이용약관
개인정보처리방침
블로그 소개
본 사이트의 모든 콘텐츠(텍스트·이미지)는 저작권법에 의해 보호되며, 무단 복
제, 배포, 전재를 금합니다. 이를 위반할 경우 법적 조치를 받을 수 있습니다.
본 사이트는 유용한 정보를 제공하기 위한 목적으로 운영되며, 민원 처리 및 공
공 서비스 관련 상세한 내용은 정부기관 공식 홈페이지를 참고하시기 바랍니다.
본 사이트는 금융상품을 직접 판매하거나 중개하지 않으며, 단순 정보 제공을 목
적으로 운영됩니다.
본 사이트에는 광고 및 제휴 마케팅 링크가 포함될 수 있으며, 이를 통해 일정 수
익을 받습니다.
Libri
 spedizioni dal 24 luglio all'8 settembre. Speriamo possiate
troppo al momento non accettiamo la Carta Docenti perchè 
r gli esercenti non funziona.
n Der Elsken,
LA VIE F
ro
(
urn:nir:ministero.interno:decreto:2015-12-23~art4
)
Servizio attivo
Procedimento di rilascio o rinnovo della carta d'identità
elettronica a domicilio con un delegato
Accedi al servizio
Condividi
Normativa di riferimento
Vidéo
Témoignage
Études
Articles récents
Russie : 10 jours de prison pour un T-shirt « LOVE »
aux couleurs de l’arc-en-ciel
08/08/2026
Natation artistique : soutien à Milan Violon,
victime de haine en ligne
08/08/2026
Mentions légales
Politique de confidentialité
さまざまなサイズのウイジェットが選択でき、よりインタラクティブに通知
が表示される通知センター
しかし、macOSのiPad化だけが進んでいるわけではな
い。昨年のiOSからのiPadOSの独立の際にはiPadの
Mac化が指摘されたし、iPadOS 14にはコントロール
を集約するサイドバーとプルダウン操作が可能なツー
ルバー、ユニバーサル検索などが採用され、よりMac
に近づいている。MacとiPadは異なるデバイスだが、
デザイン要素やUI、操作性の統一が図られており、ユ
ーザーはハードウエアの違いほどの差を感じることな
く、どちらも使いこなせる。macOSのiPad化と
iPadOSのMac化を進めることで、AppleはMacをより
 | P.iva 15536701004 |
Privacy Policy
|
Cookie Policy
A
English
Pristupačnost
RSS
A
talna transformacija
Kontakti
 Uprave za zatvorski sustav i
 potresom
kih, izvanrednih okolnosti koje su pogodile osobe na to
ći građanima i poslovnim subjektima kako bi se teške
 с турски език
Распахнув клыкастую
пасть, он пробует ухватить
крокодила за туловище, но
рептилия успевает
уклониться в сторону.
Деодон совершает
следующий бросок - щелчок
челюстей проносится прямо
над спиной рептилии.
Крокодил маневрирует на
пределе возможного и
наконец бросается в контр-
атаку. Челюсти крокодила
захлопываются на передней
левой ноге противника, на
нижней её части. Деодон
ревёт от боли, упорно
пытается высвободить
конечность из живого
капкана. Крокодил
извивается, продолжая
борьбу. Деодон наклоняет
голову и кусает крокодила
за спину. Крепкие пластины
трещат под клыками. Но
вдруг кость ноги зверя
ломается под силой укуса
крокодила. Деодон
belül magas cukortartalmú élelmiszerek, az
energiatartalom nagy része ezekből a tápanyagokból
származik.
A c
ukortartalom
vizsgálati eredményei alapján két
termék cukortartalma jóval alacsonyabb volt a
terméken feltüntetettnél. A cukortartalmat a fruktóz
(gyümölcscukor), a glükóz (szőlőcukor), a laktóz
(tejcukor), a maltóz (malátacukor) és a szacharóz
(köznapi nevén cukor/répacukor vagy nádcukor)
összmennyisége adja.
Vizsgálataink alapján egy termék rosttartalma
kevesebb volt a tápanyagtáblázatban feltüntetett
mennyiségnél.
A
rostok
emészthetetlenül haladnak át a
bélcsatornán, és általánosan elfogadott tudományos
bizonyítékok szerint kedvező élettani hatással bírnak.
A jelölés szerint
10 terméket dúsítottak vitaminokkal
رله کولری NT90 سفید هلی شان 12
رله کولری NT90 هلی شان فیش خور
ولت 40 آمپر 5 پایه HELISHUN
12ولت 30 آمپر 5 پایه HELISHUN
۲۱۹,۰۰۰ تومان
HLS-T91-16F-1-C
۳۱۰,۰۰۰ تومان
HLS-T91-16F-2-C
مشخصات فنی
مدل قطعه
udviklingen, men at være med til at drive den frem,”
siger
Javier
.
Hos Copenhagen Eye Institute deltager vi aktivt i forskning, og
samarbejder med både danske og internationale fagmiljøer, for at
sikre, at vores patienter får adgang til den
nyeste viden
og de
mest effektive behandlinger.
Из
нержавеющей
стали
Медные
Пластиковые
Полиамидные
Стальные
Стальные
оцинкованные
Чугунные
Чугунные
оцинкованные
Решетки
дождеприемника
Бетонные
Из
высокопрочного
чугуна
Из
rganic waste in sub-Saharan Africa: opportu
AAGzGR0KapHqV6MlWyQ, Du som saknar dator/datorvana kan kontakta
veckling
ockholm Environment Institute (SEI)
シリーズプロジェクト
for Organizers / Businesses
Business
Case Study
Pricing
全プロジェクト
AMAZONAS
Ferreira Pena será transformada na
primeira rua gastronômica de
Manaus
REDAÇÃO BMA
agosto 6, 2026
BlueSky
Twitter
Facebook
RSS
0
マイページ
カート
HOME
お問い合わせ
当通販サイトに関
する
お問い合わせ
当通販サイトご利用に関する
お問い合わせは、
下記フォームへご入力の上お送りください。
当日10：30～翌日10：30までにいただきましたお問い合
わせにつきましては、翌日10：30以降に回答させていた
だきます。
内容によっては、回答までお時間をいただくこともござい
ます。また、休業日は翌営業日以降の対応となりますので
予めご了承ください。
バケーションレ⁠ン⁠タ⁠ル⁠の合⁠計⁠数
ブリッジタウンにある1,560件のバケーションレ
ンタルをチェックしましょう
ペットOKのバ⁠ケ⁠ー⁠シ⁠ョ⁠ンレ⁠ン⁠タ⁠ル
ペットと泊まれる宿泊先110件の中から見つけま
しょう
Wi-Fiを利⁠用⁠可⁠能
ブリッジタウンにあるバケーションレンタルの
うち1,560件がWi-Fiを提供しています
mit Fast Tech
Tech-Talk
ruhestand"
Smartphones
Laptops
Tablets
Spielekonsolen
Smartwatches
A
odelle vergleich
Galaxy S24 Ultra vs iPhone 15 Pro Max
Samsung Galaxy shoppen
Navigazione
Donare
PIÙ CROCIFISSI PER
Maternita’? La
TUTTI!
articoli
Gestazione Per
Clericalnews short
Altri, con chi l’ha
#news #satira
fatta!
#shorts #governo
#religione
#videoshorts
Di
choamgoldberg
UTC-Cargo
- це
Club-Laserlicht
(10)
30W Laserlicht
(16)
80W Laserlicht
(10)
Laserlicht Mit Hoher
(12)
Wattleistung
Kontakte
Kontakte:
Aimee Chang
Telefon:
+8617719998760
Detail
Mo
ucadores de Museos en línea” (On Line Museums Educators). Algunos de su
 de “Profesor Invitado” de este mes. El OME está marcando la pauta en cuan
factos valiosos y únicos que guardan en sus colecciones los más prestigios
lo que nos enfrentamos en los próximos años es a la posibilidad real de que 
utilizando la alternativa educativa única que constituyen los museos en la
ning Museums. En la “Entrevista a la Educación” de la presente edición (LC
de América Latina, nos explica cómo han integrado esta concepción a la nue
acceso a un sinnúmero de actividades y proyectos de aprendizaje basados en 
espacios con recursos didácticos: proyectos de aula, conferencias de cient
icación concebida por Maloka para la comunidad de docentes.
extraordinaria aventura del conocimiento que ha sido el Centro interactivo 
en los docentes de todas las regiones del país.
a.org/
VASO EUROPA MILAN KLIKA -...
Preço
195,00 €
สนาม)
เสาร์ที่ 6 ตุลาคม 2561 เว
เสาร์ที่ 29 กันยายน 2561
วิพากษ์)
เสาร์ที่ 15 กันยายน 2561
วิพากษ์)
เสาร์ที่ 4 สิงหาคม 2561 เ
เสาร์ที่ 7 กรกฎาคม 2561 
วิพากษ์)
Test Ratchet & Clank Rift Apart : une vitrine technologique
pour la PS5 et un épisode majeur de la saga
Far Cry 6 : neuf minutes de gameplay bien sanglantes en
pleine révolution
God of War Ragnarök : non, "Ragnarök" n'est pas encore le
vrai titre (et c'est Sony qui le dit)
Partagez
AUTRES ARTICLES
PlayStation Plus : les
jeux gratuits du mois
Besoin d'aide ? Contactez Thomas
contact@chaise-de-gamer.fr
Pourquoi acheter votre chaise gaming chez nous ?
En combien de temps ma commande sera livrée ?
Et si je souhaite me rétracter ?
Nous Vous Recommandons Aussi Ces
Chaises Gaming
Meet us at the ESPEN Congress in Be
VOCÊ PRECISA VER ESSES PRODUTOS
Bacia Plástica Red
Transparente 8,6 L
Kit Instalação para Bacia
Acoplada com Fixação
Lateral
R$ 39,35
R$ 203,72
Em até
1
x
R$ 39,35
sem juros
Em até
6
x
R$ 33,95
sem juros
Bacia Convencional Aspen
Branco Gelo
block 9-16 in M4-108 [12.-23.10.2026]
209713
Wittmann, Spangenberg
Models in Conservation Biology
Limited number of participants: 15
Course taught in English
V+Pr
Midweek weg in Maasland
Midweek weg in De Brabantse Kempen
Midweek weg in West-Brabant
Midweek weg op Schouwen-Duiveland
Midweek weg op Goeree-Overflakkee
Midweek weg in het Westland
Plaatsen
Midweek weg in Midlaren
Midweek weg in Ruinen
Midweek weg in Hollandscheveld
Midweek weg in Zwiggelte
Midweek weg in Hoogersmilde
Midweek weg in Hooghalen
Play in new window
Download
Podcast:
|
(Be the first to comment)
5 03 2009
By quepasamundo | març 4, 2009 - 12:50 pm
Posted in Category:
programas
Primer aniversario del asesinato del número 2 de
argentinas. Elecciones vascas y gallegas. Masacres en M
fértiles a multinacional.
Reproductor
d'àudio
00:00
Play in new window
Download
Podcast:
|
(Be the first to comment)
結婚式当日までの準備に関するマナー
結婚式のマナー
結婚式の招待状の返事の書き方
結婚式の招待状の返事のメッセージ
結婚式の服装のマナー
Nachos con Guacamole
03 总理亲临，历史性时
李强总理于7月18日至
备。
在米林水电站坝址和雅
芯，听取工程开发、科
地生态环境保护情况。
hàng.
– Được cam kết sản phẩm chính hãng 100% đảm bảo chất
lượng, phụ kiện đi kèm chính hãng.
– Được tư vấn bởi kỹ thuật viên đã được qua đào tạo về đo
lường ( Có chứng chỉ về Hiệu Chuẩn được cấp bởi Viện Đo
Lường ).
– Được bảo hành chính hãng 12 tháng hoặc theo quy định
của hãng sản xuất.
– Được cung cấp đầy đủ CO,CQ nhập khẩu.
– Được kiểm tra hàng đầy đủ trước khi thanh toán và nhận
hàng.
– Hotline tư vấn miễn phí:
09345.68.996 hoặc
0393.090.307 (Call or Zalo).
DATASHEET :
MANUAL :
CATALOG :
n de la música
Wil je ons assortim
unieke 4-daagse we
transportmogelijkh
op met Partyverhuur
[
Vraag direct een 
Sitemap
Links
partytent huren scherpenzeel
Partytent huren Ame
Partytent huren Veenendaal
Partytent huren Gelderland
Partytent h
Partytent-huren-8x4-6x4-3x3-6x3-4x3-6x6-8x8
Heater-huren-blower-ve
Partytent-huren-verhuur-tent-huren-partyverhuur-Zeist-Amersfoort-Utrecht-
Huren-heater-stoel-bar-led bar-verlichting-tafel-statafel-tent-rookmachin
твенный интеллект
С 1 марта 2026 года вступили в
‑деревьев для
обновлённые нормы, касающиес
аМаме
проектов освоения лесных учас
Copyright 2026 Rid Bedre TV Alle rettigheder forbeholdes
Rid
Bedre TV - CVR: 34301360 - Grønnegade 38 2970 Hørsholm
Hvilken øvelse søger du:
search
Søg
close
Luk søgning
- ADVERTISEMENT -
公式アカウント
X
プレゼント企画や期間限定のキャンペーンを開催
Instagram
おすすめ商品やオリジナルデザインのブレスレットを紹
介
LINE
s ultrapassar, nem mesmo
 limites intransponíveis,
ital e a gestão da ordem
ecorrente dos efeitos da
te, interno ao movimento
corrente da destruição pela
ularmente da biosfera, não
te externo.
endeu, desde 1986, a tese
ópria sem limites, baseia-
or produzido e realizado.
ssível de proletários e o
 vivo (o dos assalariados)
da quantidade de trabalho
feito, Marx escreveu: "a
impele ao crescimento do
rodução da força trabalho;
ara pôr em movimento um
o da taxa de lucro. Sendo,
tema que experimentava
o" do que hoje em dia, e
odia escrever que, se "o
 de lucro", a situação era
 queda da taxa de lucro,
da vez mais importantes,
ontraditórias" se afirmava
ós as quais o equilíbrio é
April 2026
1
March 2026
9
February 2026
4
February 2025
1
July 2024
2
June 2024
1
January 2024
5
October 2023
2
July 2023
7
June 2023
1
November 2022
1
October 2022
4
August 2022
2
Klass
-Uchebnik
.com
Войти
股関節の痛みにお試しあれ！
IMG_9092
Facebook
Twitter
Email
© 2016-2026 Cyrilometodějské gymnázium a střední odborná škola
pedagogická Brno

+++

## Aim of the task
Would you retype the lines above from the one with "extraordinaria aventura del" down to the one with "Midweek weg in West-Brabant", word for word, both ends included and no other lines?

## Solved exercise
extraordinaria aventura del conocimiento que ha sido el Centro interactivo 
en los docentes de todas las regiones del país.
a.org/
VASO EUROPA MILAN KLIKA -...
Preço
195,00 €
สนาม)
เสาร์ที่ 6 ตุลาคม 2561 เว
เสาร์ที่ 29 กันยายน 2561
วิพากษ์)
เสาร์ที่ 15 กันยายน 2561
วิพากษ์)
เสาร์ที่ 4 สิงหาคม 2561 เ
เสาร์ที่ 7 กรกฎาคม 2561 
วิพากษ์)
Test Ratchet & Clank Rift Apart : une vitrine technologique
pour la PS5 et un épisode majeur de la saga
Far Cry 6 : neuf minutes de gameplay bien sanglantes en
pleine révolution
God of War Ragnarök : non, "Ragnarök" n'est pas encore le
vrai titre (et c'est Sony qui le dit)
Partagez
AUTRES ARTICLES
PlayStation Plus : les
jeux gratuits du mois
Besoin d'aide ? Contactez Thomas
contact@chaise-de-gamer.fr
Pourquoi acheter votre chaise gaming chez nous ?
En combien de temps ma commande sera livrée ?
Et si je souhaite me rétracter ?
Nous Vous Recommandons Aussi Ces
Chaises Gaming
Meet us at the ESPEN Congress in Be
VOCÊ PRECISA VER ESSES PRODUTOS
Bacia Plástica Red
Transparente 8,6 L
Kit Instalação para Bacia
Acoplada com Fixação
Lateral
R$ 39,35
R$ 203,72
Em até
1
x
R$ 39,35
sem juros
Em até
6
x
R$ 33,95
sem juros
Bacia Convencional Aspen
Branco Gelo
block 9-16 in M4-108 [12.-23.10.2026]
209713
Wittmann, Spangenberg
Models in Conservation Biology
Limited number of participants: 15
Course taught in English
V+Pr
Midweek weg in Maasland
Midweek weg in De Brabantse Kempen
Midweek weg in West-Brabant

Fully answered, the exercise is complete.